• TASK DETAILS
Take the records below and print them verbatim up to and including the line that carries "you do not, it".

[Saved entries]
>>>>>
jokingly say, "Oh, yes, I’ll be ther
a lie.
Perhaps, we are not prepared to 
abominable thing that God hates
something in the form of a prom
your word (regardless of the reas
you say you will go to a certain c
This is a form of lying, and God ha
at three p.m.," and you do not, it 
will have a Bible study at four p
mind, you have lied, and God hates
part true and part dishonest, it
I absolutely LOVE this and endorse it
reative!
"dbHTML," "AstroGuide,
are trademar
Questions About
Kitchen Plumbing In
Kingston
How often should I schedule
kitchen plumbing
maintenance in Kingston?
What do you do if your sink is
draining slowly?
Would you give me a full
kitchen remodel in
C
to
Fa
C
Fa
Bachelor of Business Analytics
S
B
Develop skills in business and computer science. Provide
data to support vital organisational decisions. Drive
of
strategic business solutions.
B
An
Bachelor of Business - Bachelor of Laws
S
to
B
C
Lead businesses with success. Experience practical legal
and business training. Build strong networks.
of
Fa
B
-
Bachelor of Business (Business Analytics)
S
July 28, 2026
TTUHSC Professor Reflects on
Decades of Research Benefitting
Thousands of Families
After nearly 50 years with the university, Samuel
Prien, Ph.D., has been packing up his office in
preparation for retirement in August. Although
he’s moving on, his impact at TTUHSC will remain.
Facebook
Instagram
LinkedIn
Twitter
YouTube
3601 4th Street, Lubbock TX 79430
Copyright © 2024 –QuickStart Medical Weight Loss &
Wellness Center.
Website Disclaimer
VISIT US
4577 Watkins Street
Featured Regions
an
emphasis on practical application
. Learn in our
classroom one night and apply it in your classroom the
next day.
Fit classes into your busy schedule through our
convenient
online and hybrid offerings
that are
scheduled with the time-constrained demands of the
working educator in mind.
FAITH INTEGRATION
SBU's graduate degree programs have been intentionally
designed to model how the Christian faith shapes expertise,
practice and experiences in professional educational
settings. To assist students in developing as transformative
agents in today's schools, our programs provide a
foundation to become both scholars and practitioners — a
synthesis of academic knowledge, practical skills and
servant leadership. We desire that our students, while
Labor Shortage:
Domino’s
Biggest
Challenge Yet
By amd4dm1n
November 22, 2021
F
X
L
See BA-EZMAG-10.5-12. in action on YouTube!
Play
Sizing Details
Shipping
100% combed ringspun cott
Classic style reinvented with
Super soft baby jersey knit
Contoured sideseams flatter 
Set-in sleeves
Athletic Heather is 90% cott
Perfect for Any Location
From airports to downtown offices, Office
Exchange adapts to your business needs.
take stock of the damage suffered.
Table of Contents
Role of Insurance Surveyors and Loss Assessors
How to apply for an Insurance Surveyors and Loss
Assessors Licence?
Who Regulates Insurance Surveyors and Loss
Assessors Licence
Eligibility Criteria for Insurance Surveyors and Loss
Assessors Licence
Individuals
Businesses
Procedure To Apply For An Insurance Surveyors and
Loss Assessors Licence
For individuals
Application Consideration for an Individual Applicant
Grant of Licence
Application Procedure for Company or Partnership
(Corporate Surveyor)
<<<<<
• WRITTEN RESPONSE
jokingly say, "Oh, yes, I’ll be ther
a lie.
Perhaps, we are not prepared to 
abominable thing that God hates
something in the form of a prom
your word (regardless of the reas
you say you will go to a certain c
This is a form of lying, and God ha
at three p.m.," and you do not, it 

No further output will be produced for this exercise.